Written task.
Reproduce the lines from the start of the stored data through the line containing "മോക്ഷ്യസേഽശുഭാത്", inclusive.

Stored data.
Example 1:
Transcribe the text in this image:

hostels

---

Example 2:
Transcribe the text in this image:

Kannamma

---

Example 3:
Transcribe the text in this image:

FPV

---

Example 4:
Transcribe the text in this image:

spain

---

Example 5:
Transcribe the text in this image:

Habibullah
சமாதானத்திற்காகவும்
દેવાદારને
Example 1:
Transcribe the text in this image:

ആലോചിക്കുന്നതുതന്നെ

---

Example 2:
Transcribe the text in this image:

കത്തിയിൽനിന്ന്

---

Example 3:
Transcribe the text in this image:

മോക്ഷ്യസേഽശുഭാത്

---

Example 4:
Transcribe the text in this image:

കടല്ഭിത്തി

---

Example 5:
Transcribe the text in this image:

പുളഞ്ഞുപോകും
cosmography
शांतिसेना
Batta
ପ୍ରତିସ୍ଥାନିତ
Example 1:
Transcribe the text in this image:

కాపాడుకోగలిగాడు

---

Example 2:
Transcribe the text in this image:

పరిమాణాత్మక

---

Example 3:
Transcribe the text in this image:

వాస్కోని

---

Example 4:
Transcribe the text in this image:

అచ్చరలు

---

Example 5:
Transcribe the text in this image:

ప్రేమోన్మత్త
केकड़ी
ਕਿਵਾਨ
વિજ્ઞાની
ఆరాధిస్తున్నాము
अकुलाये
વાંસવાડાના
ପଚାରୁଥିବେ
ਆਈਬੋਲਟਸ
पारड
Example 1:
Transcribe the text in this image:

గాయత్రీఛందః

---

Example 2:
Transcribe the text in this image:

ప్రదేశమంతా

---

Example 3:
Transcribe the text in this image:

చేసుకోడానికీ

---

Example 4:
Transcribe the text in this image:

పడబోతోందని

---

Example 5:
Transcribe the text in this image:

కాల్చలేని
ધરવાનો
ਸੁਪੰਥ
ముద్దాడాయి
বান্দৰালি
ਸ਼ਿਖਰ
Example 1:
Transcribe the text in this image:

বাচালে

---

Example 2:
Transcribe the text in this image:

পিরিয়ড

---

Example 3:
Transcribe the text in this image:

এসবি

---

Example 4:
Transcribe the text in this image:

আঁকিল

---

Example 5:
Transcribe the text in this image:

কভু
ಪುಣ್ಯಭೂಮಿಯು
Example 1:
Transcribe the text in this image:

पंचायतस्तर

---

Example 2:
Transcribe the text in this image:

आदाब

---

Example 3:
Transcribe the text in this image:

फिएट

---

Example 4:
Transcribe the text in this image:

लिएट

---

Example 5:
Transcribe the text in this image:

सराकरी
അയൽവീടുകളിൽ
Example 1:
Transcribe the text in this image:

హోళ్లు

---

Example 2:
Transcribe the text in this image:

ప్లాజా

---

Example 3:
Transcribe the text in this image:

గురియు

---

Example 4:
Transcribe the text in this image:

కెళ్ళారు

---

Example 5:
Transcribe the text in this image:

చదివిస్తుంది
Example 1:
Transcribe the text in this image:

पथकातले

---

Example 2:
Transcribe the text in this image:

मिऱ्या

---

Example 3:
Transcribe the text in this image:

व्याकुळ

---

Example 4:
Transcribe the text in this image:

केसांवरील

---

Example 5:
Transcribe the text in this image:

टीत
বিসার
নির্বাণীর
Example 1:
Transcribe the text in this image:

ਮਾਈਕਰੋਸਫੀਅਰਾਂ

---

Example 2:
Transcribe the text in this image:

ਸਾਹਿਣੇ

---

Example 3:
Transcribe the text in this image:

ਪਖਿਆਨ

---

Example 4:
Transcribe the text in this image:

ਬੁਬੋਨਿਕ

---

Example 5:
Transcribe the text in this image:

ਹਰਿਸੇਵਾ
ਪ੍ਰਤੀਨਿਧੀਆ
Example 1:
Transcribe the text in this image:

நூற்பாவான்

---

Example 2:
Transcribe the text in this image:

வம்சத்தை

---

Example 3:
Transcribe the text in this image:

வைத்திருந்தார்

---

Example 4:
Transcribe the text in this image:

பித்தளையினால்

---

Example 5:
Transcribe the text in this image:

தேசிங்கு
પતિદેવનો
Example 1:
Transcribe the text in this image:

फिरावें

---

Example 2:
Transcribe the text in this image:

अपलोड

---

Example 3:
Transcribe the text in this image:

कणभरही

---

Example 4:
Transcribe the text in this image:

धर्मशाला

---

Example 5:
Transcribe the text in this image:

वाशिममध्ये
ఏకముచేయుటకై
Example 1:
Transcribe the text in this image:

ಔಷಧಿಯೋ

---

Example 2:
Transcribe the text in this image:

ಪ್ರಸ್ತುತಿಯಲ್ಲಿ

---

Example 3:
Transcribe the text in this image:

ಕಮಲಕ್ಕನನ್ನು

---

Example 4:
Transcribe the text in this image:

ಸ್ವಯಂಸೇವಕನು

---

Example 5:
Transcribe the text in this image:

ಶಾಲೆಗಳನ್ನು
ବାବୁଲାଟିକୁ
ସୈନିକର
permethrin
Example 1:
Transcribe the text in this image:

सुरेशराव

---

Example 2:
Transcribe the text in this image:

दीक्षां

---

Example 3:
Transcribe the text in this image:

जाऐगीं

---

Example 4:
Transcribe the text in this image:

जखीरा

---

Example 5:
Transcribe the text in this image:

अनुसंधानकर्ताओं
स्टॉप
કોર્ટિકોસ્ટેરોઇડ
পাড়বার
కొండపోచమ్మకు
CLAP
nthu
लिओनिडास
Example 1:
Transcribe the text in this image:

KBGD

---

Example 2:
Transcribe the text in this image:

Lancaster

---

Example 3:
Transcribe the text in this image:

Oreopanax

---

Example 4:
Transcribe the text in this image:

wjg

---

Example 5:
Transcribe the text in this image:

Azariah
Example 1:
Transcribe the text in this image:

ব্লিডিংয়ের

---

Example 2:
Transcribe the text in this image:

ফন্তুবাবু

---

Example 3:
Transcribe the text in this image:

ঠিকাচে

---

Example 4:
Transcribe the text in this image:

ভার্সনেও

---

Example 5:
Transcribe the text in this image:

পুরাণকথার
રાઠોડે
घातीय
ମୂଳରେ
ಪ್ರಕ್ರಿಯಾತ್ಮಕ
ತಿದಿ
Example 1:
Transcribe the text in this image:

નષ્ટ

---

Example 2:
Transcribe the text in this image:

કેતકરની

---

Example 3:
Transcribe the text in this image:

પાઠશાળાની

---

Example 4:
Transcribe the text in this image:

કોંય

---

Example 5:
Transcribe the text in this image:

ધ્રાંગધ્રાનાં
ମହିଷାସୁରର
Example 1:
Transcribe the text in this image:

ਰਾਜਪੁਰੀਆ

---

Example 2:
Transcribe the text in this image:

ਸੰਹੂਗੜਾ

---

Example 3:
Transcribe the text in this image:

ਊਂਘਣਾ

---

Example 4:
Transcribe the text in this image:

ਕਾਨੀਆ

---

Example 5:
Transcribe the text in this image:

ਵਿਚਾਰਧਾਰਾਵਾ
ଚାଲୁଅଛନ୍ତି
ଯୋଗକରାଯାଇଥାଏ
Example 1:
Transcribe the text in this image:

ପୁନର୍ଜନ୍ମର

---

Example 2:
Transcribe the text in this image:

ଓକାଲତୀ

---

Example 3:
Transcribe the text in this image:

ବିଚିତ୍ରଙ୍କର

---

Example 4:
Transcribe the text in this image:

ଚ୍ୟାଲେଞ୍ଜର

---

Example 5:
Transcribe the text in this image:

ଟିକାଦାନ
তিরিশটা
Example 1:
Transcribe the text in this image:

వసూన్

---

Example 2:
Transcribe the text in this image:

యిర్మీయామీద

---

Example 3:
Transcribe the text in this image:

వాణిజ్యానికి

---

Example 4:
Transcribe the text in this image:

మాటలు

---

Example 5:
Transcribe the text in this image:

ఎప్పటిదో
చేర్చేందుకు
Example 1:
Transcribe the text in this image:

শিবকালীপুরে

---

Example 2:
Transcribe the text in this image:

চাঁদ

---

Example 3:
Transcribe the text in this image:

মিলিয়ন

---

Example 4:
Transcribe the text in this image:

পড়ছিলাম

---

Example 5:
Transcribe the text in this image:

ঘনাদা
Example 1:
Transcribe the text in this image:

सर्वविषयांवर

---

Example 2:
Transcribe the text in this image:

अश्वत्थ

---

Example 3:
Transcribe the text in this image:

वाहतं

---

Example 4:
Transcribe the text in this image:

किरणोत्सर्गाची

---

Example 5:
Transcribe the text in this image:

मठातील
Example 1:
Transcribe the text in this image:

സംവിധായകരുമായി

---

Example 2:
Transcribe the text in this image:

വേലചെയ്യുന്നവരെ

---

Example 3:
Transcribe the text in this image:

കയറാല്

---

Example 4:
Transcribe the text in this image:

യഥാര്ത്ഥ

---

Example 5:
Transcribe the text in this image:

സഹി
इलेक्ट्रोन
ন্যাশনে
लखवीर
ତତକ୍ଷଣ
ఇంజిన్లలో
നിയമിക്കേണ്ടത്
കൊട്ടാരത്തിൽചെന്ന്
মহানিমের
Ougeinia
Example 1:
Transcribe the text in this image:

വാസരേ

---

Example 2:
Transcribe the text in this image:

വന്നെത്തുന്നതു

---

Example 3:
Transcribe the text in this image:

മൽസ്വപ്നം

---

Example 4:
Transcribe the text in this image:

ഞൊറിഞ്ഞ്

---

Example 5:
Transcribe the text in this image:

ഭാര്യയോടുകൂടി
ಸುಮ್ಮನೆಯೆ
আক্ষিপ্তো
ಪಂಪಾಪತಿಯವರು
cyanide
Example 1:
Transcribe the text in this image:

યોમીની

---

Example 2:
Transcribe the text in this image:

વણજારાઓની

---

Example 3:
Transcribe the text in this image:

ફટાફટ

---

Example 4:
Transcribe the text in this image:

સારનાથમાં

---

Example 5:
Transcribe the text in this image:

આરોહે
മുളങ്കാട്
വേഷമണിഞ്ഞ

Full answer.
Example 1:
Transcribe the text in this image:

hostels

---

Example 2:
Transcribe the text in this image:

Kannamma

---

Example 3:
Transcribe the text in this image:

FPV

---

Example 4:
Transcribe the text in this image:

spain

---

Example 5:
Transcribe the text in this image:

Habibullah
சமாதானத்திற்காகவும்
દેવાદારને
Example 1:
Transcribe the text in this image:

ആലോചിക്കുന്നതുതന്നെ

---

Example 2:
Transcribe the text in this image:

കത്തിയിൽനിന്ന്

---

Example 3:
Transcribe the text in this image:

മോക്ഷ്യസേഽശുഭാത്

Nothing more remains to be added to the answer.